Researchers studying historic pollution levels in the Chesapeake Bay found their answers in a somewhat out-of-the-ordinary subject: oyster shells. A recent study from the University of Alabama looked at nutrient levels in Bay oyster shells dating back over three thousand years, finding that humans have been polluting the Chesapeake Bay since the early 19th century.
Because they live stationary lives, oysters can make useful study subjects, serving as snapshots of environmental conditions in one location. As filter feeders—they eat by pumping water through their gills—the bivalves remove nutrients from the water, absorbing much of it into their shells. This study was one of the first to use oyster shells, commonly found at archaeological sites in the region, to backdate nitrogen levels. Using that data, researchers could determine when nitrogen levels increased and what role humans may have played.
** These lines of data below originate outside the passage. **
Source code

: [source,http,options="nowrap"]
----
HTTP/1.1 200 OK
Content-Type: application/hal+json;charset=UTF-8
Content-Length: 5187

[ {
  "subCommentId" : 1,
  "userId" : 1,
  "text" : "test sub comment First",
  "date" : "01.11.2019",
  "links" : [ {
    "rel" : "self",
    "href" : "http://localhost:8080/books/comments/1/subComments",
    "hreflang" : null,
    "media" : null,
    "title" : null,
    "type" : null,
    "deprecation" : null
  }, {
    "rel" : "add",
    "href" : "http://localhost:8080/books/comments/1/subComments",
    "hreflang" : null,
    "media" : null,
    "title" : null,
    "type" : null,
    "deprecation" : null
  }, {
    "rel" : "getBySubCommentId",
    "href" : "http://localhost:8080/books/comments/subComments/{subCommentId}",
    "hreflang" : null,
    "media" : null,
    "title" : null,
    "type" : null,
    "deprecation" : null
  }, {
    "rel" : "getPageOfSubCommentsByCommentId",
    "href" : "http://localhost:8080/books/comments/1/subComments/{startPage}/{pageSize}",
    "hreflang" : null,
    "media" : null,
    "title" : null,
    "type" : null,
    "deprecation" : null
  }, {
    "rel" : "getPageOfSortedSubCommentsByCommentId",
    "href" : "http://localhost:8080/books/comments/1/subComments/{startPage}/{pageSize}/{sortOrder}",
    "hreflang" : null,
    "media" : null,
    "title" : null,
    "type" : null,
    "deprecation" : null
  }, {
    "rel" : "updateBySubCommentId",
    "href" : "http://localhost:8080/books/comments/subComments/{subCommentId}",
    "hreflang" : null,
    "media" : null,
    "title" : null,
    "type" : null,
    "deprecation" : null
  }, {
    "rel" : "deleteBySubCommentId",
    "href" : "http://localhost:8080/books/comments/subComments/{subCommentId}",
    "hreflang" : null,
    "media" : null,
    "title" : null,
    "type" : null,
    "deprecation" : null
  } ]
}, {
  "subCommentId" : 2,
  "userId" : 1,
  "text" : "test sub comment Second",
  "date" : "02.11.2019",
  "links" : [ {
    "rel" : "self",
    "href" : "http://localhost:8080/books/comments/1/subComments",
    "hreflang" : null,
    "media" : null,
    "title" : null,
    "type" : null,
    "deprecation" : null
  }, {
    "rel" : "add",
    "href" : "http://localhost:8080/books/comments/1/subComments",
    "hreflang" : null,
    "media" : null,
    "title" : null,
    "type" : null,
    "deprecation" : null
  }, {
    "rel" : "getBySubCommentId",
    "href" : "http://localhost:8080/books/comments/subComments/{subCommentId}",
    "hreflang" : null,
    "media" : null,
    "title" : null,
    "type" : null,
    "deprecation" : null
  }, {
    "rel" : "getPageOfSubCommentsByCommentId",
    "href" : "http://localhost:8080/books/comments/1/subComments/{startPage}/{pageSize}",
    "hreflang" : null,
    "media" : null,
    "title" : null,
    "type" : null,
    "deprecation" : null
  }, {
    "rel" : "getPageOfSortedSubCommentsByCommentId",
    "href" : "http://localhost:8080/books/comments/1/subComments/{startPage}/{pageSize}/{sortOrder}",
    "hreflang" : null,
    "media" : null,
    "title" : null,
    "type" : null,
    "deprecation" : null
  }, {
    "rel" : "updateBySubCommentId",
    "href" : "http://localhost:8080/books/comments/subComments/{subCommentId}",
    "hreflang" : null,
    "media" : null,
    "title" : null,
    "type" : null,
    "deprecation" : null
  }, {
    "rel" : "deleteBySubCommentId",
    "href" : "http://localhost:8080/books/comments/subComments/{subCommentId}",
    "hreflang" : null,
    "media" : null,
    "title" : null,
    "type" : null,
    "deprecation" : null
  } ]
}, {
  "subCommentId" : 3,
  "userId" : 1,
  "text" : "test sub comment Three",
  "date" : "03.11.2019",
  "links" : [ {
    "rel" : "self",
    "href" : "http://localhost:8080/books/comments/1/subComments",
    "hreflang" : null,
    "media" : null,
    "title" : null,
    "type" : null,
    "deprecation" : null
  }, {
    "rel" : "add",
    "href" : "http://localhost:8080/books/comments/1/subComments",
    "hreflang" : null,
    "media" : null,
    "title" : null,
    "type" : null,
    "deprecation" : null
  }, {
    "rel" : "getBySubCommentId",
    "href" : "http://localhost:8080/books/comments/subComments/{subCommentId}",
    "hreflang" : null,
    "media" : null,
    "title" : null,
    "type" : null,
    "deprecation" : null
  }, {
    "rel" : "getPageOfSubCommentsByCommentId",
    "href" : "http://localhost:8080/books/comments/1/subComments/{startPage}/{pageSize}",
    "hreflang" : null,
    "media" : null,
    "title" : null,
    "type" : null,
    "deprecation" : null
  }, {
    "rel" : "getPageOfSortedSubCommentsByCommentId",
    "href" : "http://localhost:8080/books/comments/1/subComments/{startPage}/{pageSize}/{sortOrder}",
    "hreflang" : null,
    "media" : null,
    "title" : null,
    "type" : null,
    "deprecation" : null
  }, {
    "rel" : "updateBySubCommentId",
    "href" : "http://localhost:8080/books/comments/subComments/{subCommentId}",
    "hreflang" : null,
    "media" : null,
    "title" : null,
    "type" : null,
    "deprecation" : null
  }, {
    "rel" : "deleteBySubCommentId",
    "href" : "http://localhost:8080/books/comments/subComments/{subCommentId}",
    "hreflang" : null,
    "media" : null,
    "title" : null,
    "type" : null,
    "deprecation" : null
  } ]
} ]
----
Studying oyster shells dating back to 1250 BC, researchers found a dramatic increase in nitrogen content that began in the early 1800s and increased almost exponentially until present day. That timeline corresponds what is known about human activities in the Chesapeake Bay region at that time: dramatic increases in population, agriculture and forest clearing. While American Indians altered their environment and contributed to higher nitrogen levels in the water, the effects were local. Beginning in the 17th century, an influx of European colonizers led to an increase in agriculture and forest clearing— but it wasn’t until the 19th century that human effects began to dramatically alter nitrogen levels in oysters.
Industrialization and population increases in the 1800s left their mark on the Chesapeake Bay. Between 1830 and 1880, the area’s population tripled. As a result, over 80 percent of forests surrounding the Bay were cleared for farming and development. Plowing and erosion increased the amount of sewage and sediment entering the water, increasing nitrogen levels in the water as well. Oyster populations also declined, thus limiting the ability of the Bay to filter out this influx of pollution.
While this research focused on historical nitrogen levels, nutrient pollution is still a problem in the Chesapeake Bay today. Nitrogen is necessary for plants and animals to survive, but too much of it can lead to algal blooms, which create harmful conditions for underwater life. Manure and fertilizers can wash off of agricultural fields into nearby waterways, and stormwater runoff can pick up nutrients from excess lawn and garden fertilizers, pet waste and other sources in urban areas. Chesapeake Bay Program partners work with states, local governments, farmers, businesses and many more stakeholders to implement practices that can reduce and even eliminate pollution entering waterways.
The study, “δ15N Values in Crassostrea virginica Shells Provides Early Direct Evidence for Nitrogen Loading to Chesapeake Bay,” is available online in Scientific Reports.